1. What difficulties did you face at the beginning of your career?

I think my biggest difficulty was thinking I was better than I was. I think I started to understand the art form after about my first 10 years. I would say there was one factor if I could change I would, I was extremely undercapitalised. I really lived from assignment to assignment, while that is a technique it’s not the preferred technique.

2. What should a young photographer do in order not to get hired by anybody?

The best way to not get hired is to assume that because you have a camera your photographer, and that somehow the person you want to give you work cares about you. to get good paying work in today’s hyper image saturated landscape, you’d better stand out and not in. Here are three questions I always try and ask myself, and answer on behalf of the person that I’m trying to get work from 1. Why me 2. Why now 3) Why care. If I can answer those three questions I am very close to building a solid relationship with this person and my ideas.

3. Are there any things you wish you knew at the beginning of your career?

I wish I’d known that there is actually more bad photographers then good ones, that most photographers are highly uneducated and often operates from a very self inflated sense of importance and quite frankly have egos so large I don’t know how to drive to work or assignments. We take pictures, we don’t save lives like a surgeon, were just photographers, if you make an amazing photo that is the catalyst for change, consider yourself lucky, most of it ends up being mediocre drivel.

Photography like most of life is not a meritocracy.

4. Are there any rules or habits that help you do your job more efficiently?

Being efficient is more about taking the time to build a cogent workflow for the kind of photography you do. It really is a thinking game with a little bit of emotion put in. I work hard at creating automation wherever I can find it, that way my creative output can reside in the structure that is a workflow and automation.

5. Would you recommend some books that young designers might find useful?

I would read books about narrative, mythology, art of story, learn the basics of colour theory, study the Fibonacci mathematics, and just explore your world. Art is a byproduct of life and life is derived from experiences, those experiences shape your reality, Thus the breadth of your reality is defined by the breath of your experiences.

6. What is your favourite photograph and why?

To pick only one photograph, how is this possible, it’s like taking only one dish to eat for the rest of your life, no matter how good a dance eventually one will become tired.

So I shall answer what some of my favourite photographs are versus just picking on.

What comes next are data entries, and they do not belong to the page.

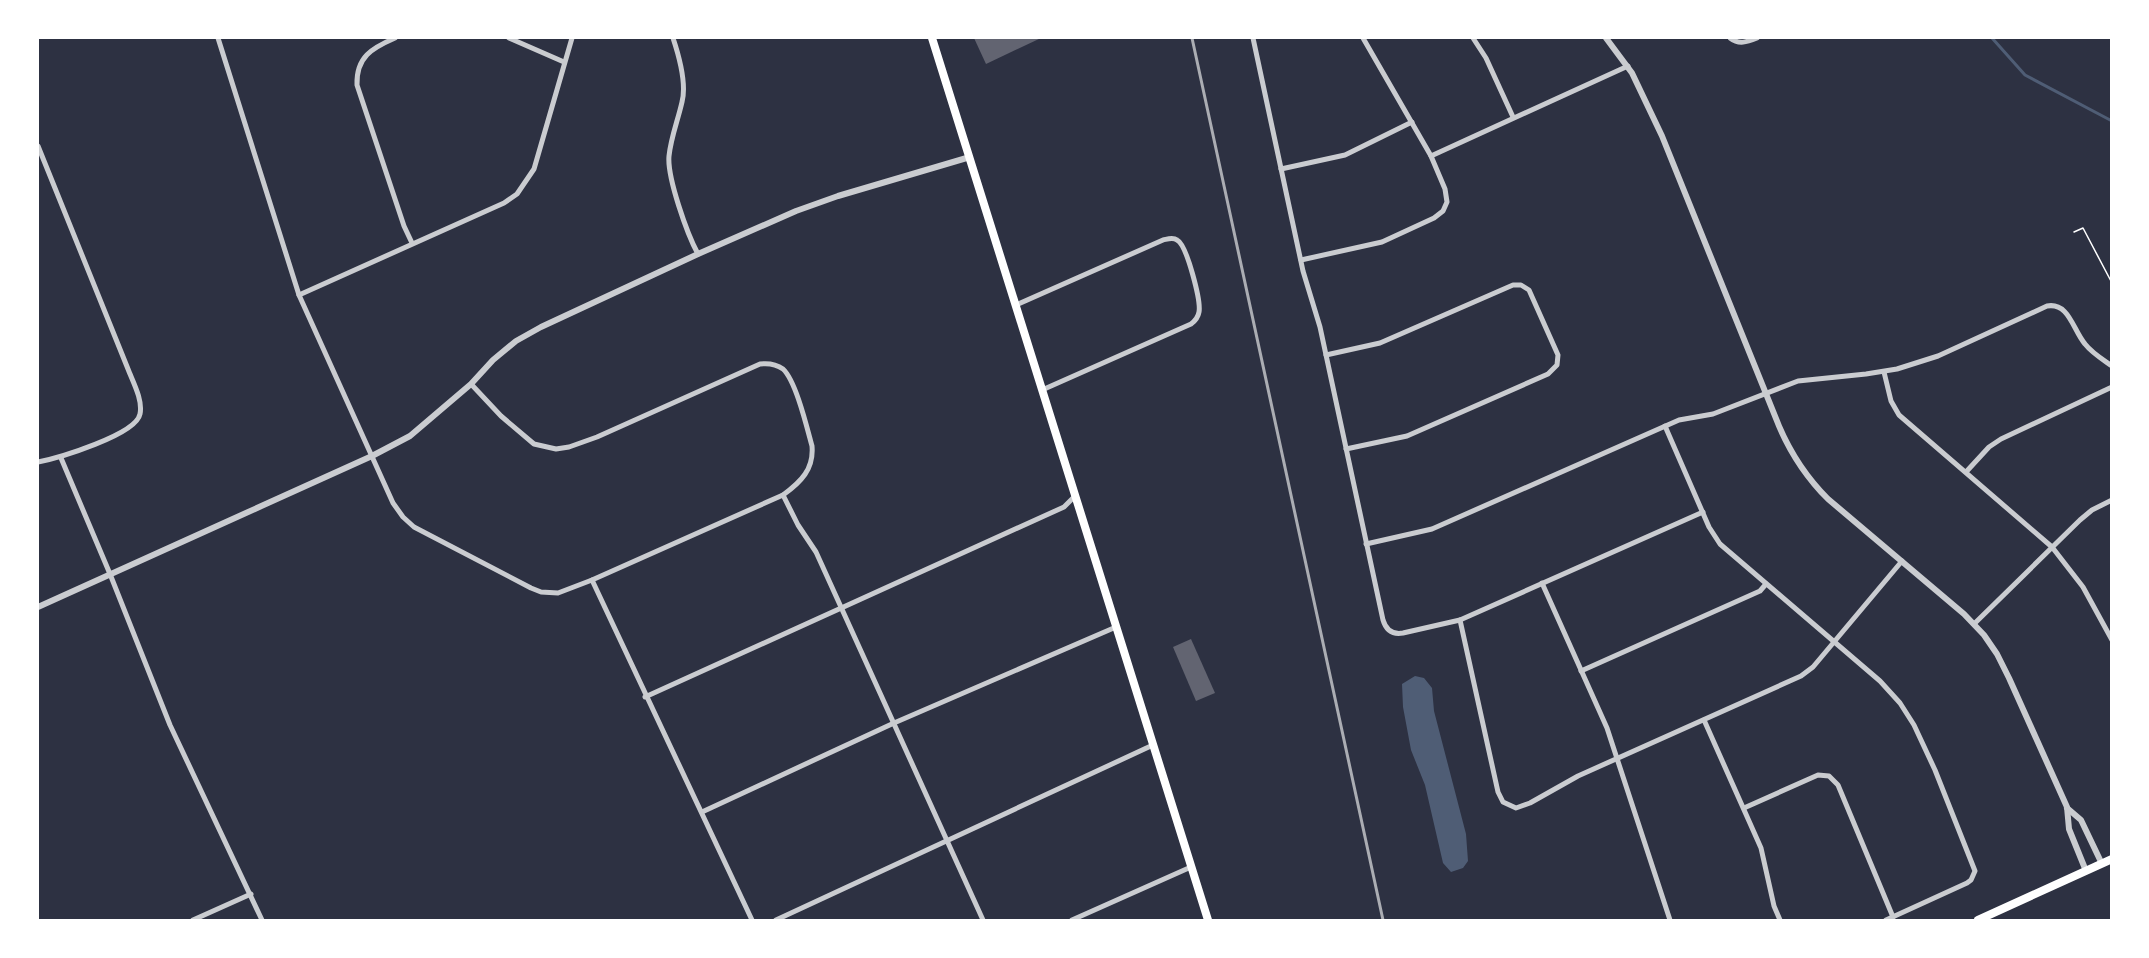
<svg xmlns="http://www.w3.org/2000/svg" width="2149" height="958" font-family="'Varela Round',sans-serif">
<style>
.water{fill:#4f5d75}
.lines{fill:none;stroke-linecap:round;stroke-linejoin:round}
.stream{stroke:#4f5d75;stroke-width:3}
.building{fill:#626471}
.path{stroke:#fff;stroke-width:1.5}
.minor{stroke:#caccd0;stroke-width:5}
.tertiary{stroke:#caccd0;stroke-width:6}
.secondary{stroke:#fff;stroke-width:8}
.rail{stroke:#abadb3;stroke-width:3}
</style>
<rect width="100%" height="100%" fill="#2d3142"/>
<path class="water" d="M 1415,676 L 1424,678 L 1432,688 L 1434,711 L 1466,834 L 1468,861 L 1463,868 L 1451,872 L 1443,863 L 1425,785 L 1411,750 L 1403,707 L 1402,684 Z"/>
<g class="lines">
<path class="stream" d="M 1992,38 L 2025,75 L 2112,121"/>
</g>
<g class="building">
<path d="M 974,38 L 1041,38 L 986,64 Z"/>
<path d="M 1191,639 L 1215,693 L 1196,701 L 1173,647 Z"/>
</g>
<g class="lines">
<path class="path" d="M 2074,232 L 2083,228 L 2112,283"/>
<g class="minor">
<path d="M 218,38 L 299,295 L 393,503 L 403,517 L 414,527 L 531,588 L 541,592 L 558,593 L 592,580 L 783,495 C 801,482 814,469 812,446 C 807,428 796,381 783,369 C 776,364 768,363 760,364 L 597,437 L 569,447 L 556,449 L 534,444 L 501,416 L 471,384"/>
<path d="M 395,38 C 372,48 356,57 357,85 L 404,226 L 412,243"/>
<path d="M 509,38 L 564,62"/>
<path d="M 673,38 C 679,56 687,83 682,102 C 678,120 671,137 669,156 C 667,177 687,234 698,254"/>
<path d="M 1253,38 L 1303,271 L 1320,327 L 1383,620 C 1386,630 1392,635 1403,633 L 1460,620 L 1703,512"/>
<path d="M 1473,38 L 1486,58 L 1513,117"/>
<path d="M 1730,38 C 1739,45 1747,42 1757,38"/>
<path d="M 38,146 L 128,369 C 133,382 143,400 140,414 C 136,435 58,458 38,462"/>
<path d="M 1431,156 L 1628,66"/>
<path d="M 1281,169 L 1345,155 L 1412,122"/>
<path d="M 1301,260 L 1382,242 L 1434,218 L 1443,211 L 1447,202 L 1445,189 L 1431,156 L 1363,38"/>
<path d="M 299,295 L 504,203 L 517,194 L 534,169 L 572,38"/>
<path d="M 1016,305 L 1163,240 C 1168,239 1173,237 1177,240 C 1187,245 1201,301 1199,312 C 1198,318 1195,321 1191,324 L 1042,390"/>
<path d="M 1326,355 L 1380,343 L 1513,285 L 1521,285 L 1529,290 L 1558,355 L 1557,365 L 1548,374 L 1407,436 L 1346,449"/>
<path d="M 1884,372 L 1891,401 L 1899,415 L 2052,547 L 2083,587 L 2112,640"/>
<path d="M 1665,426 L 1709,527 L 1720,544 L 1880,681 L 1900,703 L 1914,725 L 1935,770 L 1975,871 L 1971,880 L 1967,883 L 1886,920"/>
<path d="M 61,458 L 110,574 L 170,725 L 262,920"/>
<path d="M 1966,472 L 1989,447 L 2001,439 L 2112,387"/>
<path d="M 783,495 L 798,525 L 816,552 L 983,920"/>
<path d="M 1366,544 L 1432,529 L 1679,420 L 1713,414 L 1798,381 L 1866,374 L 1897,369 L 1938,356 L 2047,306 C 2069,302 2073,330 2085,344 C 2092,353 2102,359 2112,366"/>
<path d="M 592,580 L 752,920"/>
<path d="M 1542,583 L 1607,728 L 1670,920"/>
<path d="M 1460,620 L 1498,792 L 1503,802 L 1516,808 L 1530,803 L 1578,776 L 1801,676 L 1813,667 L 1902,561"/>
<path d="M 1974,624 L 2080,520 L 2092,510 L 2112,500"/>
<path d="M 1581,671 L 1760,591 L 1766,584"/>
<path d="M 645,697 L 1064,507 L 1075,496"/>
<path d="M 1704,720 L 1761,848 L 1774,906 L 1780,920"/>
<path d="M 1744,808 L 1818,775 L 1829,776 L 1838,785 L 1893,917"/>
<path d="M 702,812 L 894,723 L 1116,627"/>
<path d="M 193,920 L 251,894"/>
<path d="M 776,920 L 1153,745"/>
<path d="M 1072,920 L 1191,867"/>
</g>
<g class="tertiary">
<path d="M 1606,38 L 1632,73 L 1662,136 L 1779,426 C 1791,454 1806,477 1828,499 L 1964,614 L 1984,635 L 1997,654 L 2009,678 L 2067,807 L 2069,829 L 2086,871"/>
<path d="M 38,607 L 372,456 L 410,436 L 471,384 L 493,360 L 516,341 L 541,327 L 698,254 L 796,211 L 838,196 L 970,157"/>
<path d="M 2067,808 L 2081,820 L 2102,864"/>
</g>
<g class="secondary">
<path d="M 932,38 L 1208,920"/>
<path d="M 1978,920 L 2112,859"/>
</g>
<path class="rail" d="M 1192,38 L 1383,920"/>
</g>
<rect width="2149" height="958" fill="none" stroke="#ffffff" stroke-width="78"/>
</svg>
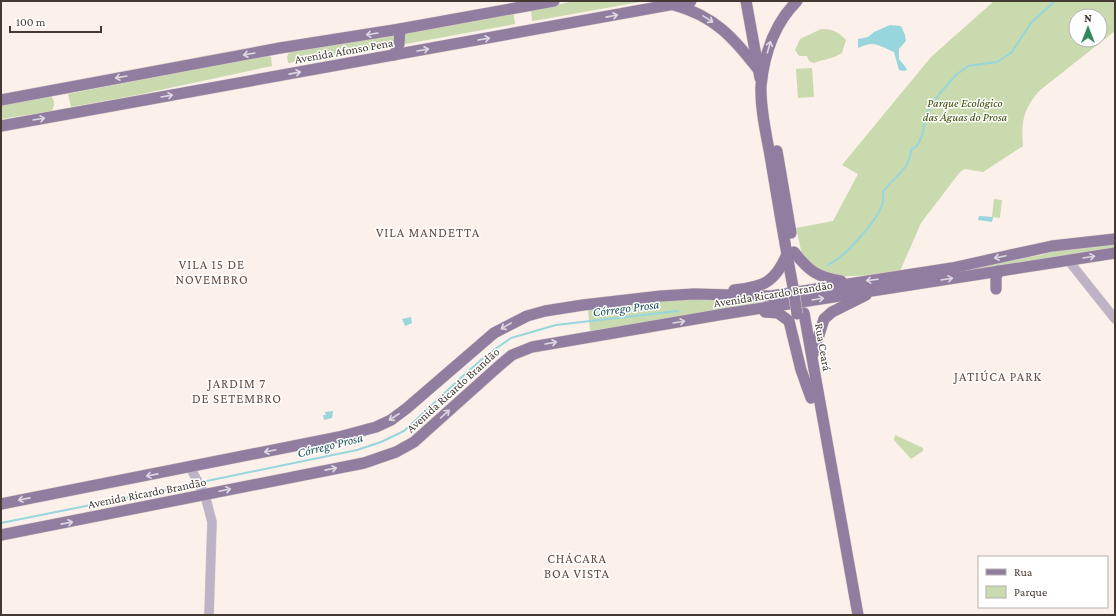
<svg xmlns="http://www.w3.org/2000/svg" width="1116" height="616" viewBox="0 0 1116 616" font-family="'Crimson Pro',serif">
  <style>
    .green { fill: #c9daae; fill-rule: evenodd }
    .water { fill: #96d6dc }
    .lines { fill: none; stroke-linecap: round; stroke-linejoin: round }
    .stream { stroke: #96d6dc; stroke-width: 2 }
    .tertiary-casing { stroke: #d7ccc5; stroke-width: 10 }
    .primary-casing { stroke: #d7ccc5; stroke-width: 12 }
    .tertiary { stroke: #beb3c6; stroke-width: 9 }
    .primary { stroke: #917da0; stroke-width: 11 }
    .primary-bridge-casing { stroke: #d7ccc5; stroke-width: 12; stroke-linecap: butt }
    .primary-bridge { stroke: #917da0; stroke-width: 11 }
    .oneway { stroke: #ded8e2 }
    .labels { text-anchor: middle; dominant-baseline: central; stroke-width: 3; stroke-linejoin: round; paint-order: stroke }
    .street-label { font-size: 12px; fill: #453a33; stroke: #fff }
    .park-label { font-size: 12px; font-style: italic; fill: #364900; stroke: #fff }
    .neighbourhood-label { font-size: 13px; letter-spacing: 1px; fill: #644b3e; stroke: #fff }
    .water-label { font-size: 13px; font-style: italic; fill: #1c5358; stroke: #fff }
  </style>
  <rect width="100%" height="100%" fill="#fcf0ea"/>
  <g class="green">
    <polygon points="575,1 645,1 545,19 532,21 531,10"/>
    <path d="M994,1H1115V31L1039,91C1023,110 1021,122 1023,146L983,172L965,169L960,172L921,223L900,271L874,275L830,277L803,259L796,228L833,221L858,174L842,165L931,57ZM1076,16H1100V40H1076Z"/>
    <polygon points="513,10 515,24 373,50 288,63 287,57 289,52"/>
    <path d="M821,29C832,29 839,32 846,40L842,53C833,59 824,59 814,63L809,61L807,56H799L795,50L800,39Z"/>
    <polygon points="267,55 271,57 272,66 132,96 71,107 68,94"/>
    <polygon points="812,68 814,97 798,98 796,69"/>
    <path d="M50,95C55,101 55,104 52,111L1,119V104Z"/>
    <polygon points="994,199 1002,200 1000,218 992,217"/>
    <polygon points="1115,243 1115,248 590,331 588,310 636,302 687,298 758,299 1042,255 1053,250"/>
    <polygon points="895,435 923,448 923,451 911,459 894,440"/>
  </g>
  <g class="water">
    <path d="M890,25L901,26L905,35L906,41L899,49V59L907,69L905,71L899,70L894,52C878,45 874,40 858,48V39L868,37L874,32Z"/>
    <polygon points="979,216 993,217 992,222 978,220"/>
    <polygon points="411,317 412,323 405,326 402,319"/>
    <polygon points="333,411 332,418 324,420 323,415 326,415 325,412"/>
  </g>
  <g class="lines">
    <g class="stream">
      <path d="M828,265C844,258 879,219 883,202C884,199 883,195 883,192C893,177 910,170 911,150L917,146L922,136L927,112L940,93L956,75L968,66L997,62L1011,53L1031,23L1055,1"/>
      <polyline points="202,482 357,450 381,442 404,431 464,375 488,354 511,338 556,325 678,311"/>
      <polyline points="1,523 196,484"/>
    </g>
    <defs>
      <g id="tertiary">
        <polyline points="1068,260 1115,319"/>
        <polyline points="190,467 205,495 212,522 209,615"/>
      </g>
      <g id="primary">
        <polyline points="746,1 760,78"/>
        <path d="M674,5C714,16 733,37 757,68"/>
        <polyline points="394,55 399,44 400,29"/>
        <polyline points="1,100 280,48 400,29 554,1"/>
        <polyline points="1,126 691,1"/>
        <polyline points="777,151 791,233"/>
        <path d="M794,252C809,271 817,277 841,281"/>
        <path d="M793,287C785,245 778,203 771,161C767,137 760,110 761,86C764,54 774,24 797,1"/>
        <polyline points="996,289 996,278 998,271"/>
        <path d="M734,290C763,287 775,283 787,254"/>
        <polyline points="765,312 778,313 789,321 801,370 811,398"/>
        <polyline points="804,313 858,615"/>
        <polyline points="813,354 824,319 832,312 866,295"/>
        <polyline points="1,504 339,437 376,427 391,420 407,408 494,333 527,316 545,311 583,305 661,296 694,294 771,296 952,268 1052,246 1115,239"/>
        <polyline points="1,535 364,463 396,452 414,442 500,365 512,355 532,347 724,314 1115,253"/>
      </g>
    </defs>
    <use href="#tertiary" class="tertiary-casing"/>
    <use href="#primary" class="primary-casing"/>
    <use href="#tertiary" class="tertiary"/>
    <use href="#primary" class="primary"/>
    <defs>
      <polyline id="primary-bridge" points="793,287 797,314"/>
    </defs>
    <use href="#primary-bridge" class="primary-bridge-casing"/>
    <use href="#primary-bridge" class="primary-bridge"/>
  </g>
  <defs><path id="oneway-shaft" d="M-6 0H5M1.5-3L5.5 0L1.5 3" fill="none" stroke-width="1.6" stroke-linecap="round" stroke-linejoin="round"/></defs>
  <g class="oneway">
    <use href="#oneway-shaft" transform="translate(612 16) rotate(-11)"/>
    <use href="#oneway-shaft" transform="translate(708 19) rotate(32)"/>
    <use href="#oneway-shaft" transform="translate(372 34) rotate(171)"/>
    <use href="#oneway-shaft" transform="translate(484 39) rotate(-10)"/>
    <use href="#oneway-shaft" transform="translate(769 47) rotate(-74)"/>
    <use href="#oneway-shaft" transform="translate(423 50) rotate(-10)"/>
    <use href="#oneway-shaft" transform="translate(249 54) rotate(170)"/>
    <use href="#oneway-shaft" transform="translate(295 73) rotate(-11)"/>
    <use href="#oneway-shaft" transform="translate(121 77) rotate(170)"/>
    <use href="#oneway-shaft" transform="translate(167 96) rotate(-10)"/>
    <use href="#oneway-shaft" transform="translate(39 119) rotate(-9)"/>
    <use href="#oneway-shaft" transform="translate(1000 257) rotate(168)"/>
    <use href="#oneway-shaft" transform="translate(1089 257) rotate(-9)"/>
    <use href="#oneway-shaft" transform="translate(947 279) rotate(-9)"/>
    <use href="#oneway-shaft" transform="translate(872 280) rotate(173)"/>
    <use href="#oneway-shaft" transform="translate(818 299) rotate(-9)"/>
    <use href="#oneway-shaft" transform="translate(679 322) rotate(-9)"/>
    <use href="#oneway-shaft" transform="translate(506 326) rotate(150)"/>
    <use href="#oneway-shaft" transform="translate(551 343) rotate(-10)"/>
    <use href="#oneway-shaft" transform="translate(445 414) rotate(-42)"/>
    <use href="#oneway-shaft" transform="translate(394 417) rotate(147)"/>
    <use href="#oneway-shaft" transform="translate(270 451) rotate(168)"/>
    <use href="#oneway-shaft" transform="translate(331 469) rotate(-11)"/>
    <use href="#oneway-shaft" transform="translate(152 475) rotate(169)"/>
    <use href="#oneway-shaft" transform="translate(225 490) rotate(-12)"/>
    <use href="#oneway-shaft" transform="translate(24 499) rotate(169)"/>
    <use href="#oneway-shaft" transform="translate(67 523) rotate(-11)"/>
  </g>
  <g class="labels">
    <g class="street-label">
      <text transform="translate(344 51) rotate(-10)">Avenida Afonso Pena</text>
      <text transform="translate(773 294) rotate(-9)">Avenida Ricardo Brandão</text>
      <text transform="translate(823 347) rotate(80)">Rua Ceará</text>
      <text transform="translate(453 390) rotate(-42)">Avenida Ricardo Brandão</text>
      <text transform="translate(147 493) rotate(-11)">Avenida Ricardo Brandão</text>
    </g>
    <g class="park-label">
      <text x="965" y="103">Parque Ecológico<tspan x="965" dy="14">das Águas do Prosa</tspan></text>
    </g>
    <g class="neighbourhood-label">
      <text x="428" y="232">VILA MANDETTA</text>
      <text x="212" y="264">VILA 15 DE<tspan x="212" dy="15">NOVEMBRO</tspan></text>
      <text x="998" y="376">JATIÚCA PARK</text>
      <text x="237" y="383">JARDIM 7<tspan x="237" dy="15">DE SETEMBRO</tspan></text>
      <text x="577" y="558">CHÁCARA<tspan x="577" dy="15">BOA VISTA</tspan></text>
    </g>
    <g class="water-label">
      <text transform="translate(626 308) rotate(-7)">Córrego Prosa</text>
      <text transform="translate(330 445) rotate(-14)">Córrego Prosa</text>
    </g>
  </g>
  <rect width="1116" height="616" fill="none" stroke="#453a33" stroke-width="4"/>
  <rect x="978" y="556" width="130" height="52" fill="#ffffff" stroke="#b5b0ad"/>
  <rect x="986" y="569" width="20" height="6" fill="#917da0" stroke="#b5b0ad"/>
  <text x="1014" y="576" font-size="12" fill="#453a33">Rua</text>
  <rect x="986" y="586" width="20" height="12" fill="#c9daae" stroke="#b5b0ad"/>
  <text x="1014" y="596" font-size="12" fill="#453a33">Parque</text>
  <g transform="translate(1088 28)"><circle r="19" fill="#ffffff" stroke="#b5b0ad"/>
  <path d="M0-3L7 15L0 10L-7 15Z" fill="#32885b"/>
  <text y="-6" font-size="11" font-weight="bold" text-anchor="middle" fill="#453a33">N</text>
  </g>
  <path d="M10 26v6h91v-6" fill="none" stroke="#453a33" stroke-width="2"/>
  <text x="16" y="26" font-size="12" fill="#453a33" stroke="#ffffff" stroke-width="3" paint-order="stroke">100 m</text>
</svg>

I think Bressons decisive moment photograph is a physical representation of an interior sense of consciousness and awareness that only happens when one balances in motion with logic. It takes great insight to prepare oneself for a moment like that, but one has to be emotionally in touch with oneself to know how to make it happen.

I think Helmut Newton’s black and white work is by far some of the most compelling compositions and narratives. He had the incredible talent for changing power and dynamic roles in images and making us uncomfortable yet connecting the dots so we also had a bit of arousal. they were images you could not look away from, which is the whole point.

Don McDonald the English war photographer, who looks at his career with a bit of remorse was incredibly talented at sharing with us the horror of modern warfare. He reminds us to never glorify death derived from violence, I’m reminded of a quote I read somewhere that I think verbally epitomizes the visual impact of Don’s work, “ there are no winners in war only those that lose less”.

I’m also a fan of Jock Sturgis his ability to use an 8 x 10 view camera and compose portraits of family members in a way that isn’t about them being naked it’s as if he’s photographing the gentle spirit inside in a raw way that an stylised that is truly free. I think he could teach a lot of us how to build relationships with subjects and photograph them the deepest respect.

I don’t have the names right now but there are few Latin American photographers in the early 20s and 30s whose work is absolutely amazing I have to look them up what you can’t do at this very moment don’t forget there are people in Mexico and Central America and parts of South America and great.

Selgatos work is so well-known and so prolific and thankfully so, it deserves every bit of recognition. There’s nothing else to say.